WASHINGTON The Consumer Financial Protection Bureau has reached a $10 million settlement with payday lender ACE Cash Express over allegations that it used illegal debt collection practices.
The settlement filed Thursday alleges ACE Cash essentially used threats against delinquent borrowers to compel them into taking out more payday loans, resulting in consumers falling into "debt traps." ACE has agreed to pay $5 million in refunds to affected consumers, and a $5 million penalty for the violations, without admitting wrongdoing.
"ACE used false threats, intimidation, and harassing calls to bully payday borrowers into a cycle of debt," said CFPB Director Richard Cordray in a press release. "This culture of coercion drained millions of dollars from cash-strapped consumers who had few options to fight back. The CFPB was created to stand up for consumers and today we are taking action to put an end to this illegal, predatory behavior."

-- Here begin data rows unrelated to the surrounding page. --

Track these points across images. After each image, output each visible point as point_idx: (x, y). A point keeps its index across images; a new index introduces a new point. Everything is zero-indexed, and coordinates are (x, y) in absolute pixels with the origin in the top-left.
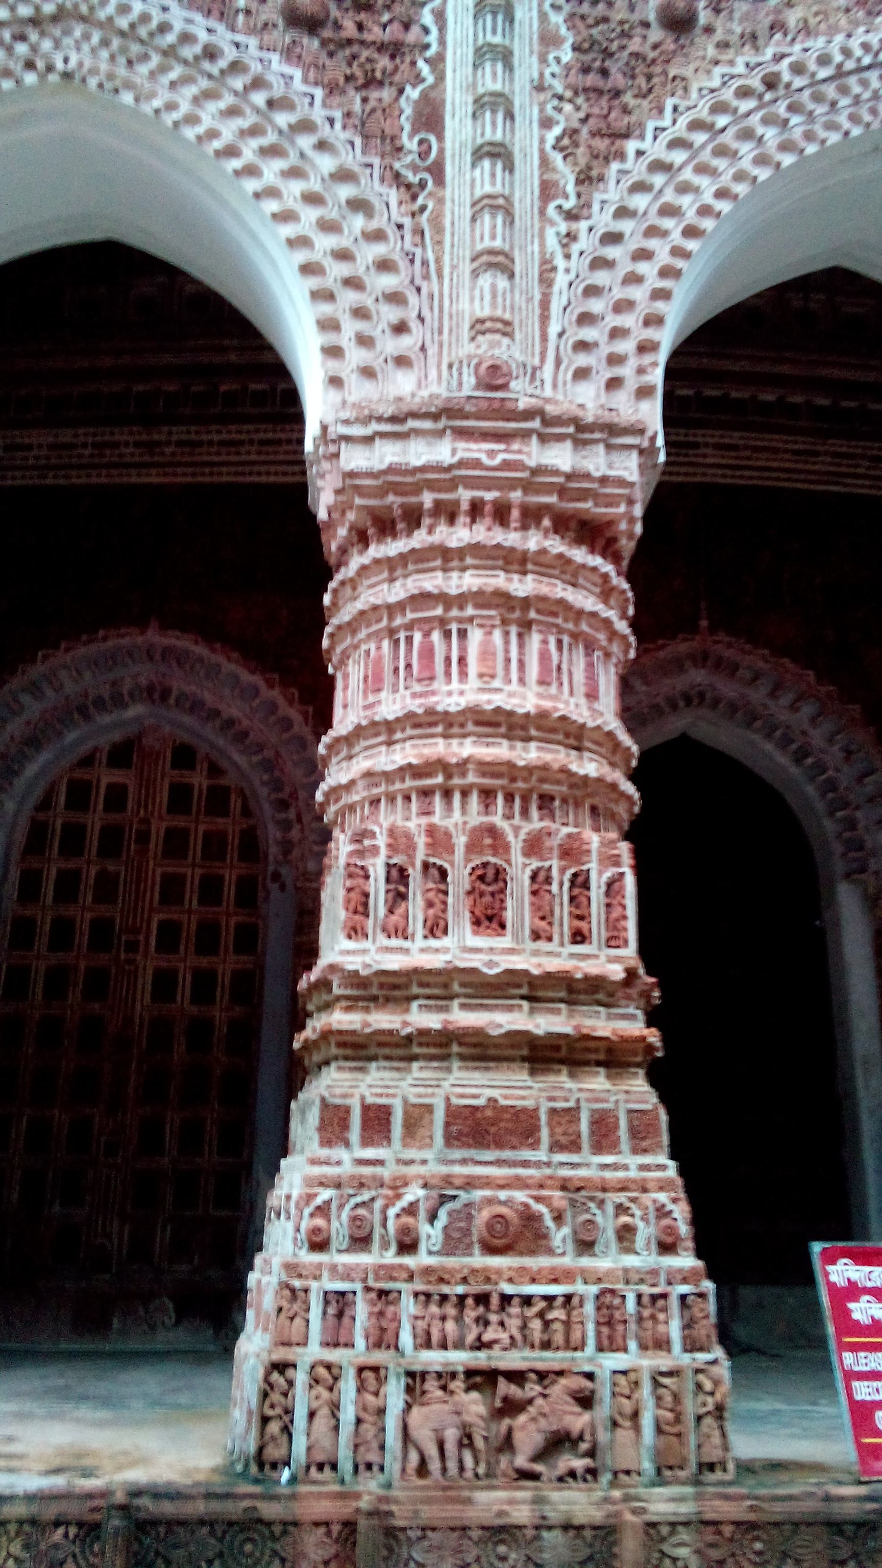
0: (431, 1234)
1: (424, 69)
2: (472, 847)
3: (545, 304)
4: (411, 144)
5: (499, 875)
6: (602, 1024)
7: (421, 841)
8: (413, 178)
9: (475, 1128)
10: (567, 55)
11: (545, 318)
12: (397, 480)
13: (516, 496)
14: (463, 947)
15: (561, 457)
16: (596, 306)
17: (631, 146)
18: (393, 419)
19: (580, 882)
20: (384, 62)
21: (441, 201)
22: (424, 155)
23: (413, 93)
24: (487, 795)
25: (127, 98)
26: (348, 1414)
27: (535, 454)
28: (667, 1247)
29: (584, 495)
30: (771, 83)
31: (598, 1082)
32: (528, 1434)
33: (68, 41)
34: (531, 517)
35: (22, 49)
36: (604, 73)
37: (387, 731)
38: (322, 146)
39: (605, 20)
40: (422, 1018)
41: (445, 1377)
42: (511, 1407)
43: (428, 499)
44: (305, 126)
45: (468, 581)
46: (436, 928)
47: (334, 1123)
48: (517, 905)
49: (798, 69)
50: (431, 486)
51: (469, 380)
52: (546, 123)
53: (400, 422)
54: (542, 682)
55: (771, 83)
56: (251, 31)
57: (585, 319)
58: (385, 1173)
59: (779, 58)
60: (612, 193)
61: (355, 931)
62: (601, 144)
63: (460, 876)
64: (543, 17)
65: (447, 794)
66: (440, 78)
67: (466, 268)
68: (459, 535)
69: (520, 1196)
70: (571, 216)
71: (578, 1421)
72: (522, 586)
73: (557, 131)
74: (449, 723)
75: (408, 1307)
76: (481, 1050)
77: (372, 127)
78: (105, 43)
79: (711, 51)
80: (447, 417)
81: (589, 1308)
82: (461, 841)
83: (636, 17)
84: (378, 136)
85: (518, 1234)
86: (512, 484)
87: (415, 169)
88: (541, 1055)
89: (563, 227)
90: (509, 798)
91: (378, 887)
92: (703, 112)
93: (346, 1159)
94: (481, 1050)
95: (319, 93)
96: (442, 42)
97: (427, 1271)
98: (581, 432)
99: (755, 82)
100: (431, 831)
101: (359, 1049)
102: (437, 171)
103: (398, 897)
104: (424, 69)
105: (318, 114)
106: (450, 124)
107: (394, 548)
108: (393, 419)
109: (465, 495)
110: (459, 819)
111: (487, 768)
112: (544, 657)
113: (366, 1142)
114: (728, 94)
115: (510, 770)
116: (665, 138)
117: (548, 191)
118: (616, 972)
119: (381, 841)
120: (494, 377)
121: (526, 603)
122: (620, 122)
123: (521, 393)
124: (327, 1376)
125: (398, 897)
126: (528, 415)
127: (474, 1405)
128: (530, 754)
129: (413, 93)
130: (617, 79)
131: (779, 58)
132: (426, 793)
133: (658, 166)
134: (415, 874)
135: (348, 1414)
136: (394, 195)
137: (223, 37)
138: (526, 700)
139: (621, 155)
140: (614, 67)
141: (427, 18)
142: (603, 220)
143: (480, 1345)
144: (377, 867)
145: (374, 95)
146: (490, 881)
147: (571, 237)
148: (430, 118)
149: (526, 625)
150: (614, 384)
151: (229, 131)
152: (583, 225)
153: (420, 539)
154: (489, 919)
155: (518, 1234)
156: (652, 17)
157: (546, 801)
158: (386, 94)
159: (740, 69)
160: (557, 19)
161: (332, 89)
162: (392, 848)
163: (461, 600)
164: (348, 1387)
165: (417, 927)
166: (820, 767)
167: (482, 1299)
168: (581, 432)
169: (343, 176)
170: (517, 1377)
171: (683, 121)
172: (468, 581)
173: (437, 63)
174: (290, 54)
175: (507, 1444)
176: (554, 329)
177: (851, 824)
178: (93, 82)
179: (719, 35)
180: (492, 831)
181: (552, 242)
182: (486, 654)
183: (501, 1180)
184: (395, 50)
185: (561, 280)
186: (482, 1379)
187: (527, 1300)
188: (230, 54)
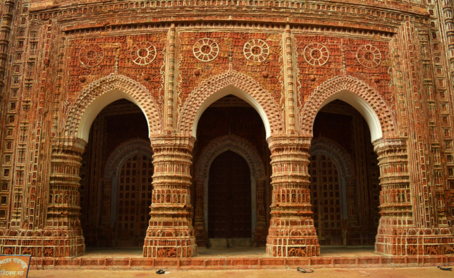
0: (161, 235)
1: (162, 85)
2: (167, 192)
3: (177, 120)
4: (160, 97)
5: (170, 196)
6: (180, 212)
7: (161, 192)
8: (160, 102)
9: (166, 224)
10: (181, 81)
11: (177, 122)
12: (158, 145)
13: (173, 147)
14: (166, 204)
15: (178, 142)
16: (184, 120)
17: (189, 95)
18: (158, 138)
19: (179, 196)
20: (157, 84)
21: (164, 106)
22: (162, 99)
23: (160, 89)
24: (169, 186)
25: (124, 91)
26: (152, 252)
27: (174, 142)
28: (186, 235)
29: (181, 146)
30: (209, 83)
31: (180, 219)
32: (169, 253)
33: (117, 83)
34: (175, 149)
35: (110, 85)
36: (186, 83)
37: (158, 178)
38: (149, 98)
39: (187, 75)
40: (161, 212)
41: (161, 248)
42: (168, 251)
43: (162, 148)
44: (146, 95)
45: (167, 159)
46: (163, 202)
47: (152, 223)
48: (172, 199)
49: (213, 80)
50: (163, 146)
51: (166, 133)
52: (178, 93)
53: (159, 138)
54: (176, 171)
55: (209, 83)
56: (139, 81)
57: (182, 122)
58: (157, 229)
59: (210, 79)
60: (186, 103)
61: (154, 202)
62: (185, 95)
63: (165, 195)
64: (178, 75)
65: (164, 186)
66: (164, 87)
67: (167, 116)
68: (165, 153)
69: (170, 231)
70: (181, 106)
71: (174, 252)
72: (173, 159)
73: (179, 94)
74: (164, 177)
75: (158, 242)
76: (167, 216)
77: (155, 95)
78: (121, 83)
79: (201, 79)
80: (164, 138)
81: (176, 242)
82: (165, 192)
83: (191, 74)
84: (155, 96)
85: (170, 234)
86: (172, 146)
87: (160, 101)
88: (174, 216)
89: (180, 108)
90: (171, 186)
91: (156, 197)
92: (199, 89)
93: (153, 227)
94: (167, 216)
95: (148, 90)
96: (164, 80)
97: (160, 238)
98: (181, 138)
99: (207, 83)
100: (162, 190)
101: (154, 215)
102: (163, 101)
103: (158, 198)
104: (162, 85)
105: (148, 94)
106: (165, 94)
107: (159, 154)
108: (158, 138)
109: (166, 147)
110: (165, 189)
111: (168, 183)
112: (176, 168)
113: (155, 225)
114: (203, 86)
115: (171, 183)
116: (194, 93)
117: (178, 103)
118: (183, 206)
119: (157, 192)
120: (169, 132)
121: (174, 161)
122: (188, 91)
123: (173, 135)
124: (150, 248)
125: (158, 198)
126: (174, 137)
127: (164, 251)
128: (174, 181)
129: (160, 89)
130: (188, 85)
131: (210, 79)
132: (162, 186)
133: (193, 98)
134: (160, 195)
135: (152, 252)
136: (158, 105)
137: (136, 83)
138: (174, 174)
139: (188, 97)
140: (187, 83)
141: (163, 77)
142: (185, 107)
143: (165, 245)
144: (156, 194)
145: (156, 90)
146: (169, 196)
147: (181, 110)
148: (163, 93)
149: (174, 164)
150: (186, 130)
151: (137, 95)
152: (182, 108)
153: (162, 153)
154: (168, 201)
155: (170, 234)
156: (194, 73)
157: (176, 186)
158: (157, 89)
159: (205, 81)
160: (180, 75)
161: (150, 90)
162: (158, 193)
163: (166, 161)
164: (152, 249)
165: (161, 201)
166: (249, 156)
167: (165, 241)
168: (181, 138)
169: (151, 102)
170: (169, 248)
171: (197, 90)
172: (167, 159)
173: (164, 84)
174: (144, 84)
175: (168, 254)
176: (178, 124)
177: (253, 166)
178: (120, 89)
179: (203, 76)
180: (169, 190)
181: (178, 111)
182: (169, 168)
183: (168, 229)
184: (158, 82)
185: (179, 116)
186: (165, 248)
187: (170, 241)
188: (137, 85)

ACE Cash Express, based in Irving, Texas, said in a separate press release that the CFPB's allegations related "exclusively to some of Ace's collection practices prior to March 2012." (The CFPB began supervising payday lenders in January 2012.)
The payday lender said it had hired Deloitte Financial Advisory Services to independently review a random sample of its collection calls in response to the CFPB's concerns.
"Deloitte's review indicated that more than 96% of ACE's calls during the review period met relevant collections standards," the company said in the release. "Over the last two years, ACE has cooperated fully with the CFPB, implementing recommended compliance changes and enhancements and responding to requests for documents and information."
The CFPB said ACE Cash Express offers payday loans, check-cashing and other financial services online as well as in 1,500 retail storefronts nationwide.